Working data START
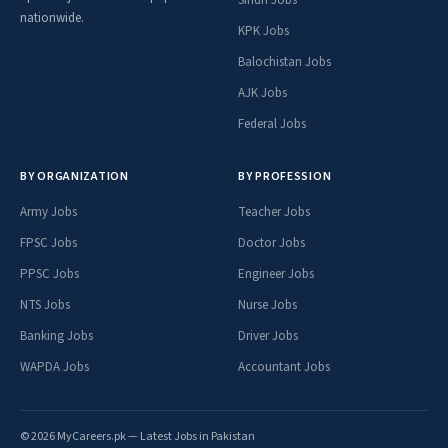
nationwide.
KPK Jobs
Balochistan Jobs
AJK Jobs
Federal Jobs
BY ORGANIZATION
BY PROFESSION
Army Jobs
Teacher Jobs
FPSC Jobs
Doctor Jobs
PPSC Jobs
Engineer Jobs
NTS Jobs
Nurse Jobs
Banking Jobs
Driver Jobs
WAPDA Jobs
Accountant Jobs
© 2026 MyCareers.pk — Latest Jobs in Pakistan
Working data END
Working data START
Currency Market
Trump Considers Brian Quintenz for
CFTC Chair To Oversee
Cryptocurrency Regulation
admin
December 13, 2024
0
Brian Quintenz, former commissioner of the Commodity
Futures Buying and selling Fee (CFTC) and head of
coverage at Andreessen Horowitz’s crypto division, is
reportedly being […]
Working data END
[Task instructions]:
Going down the listing above, begin printing at the line with "Banking Jobs" and finish with the line with "Jobs in Pakistan", exactly as they appear.

[Answer box]:
Banking Jobs
Driver Jobs
WAPDA Jobs
Accountant Jobs
© 2026 MyCareers.pk — Latest Jobs in Pakistan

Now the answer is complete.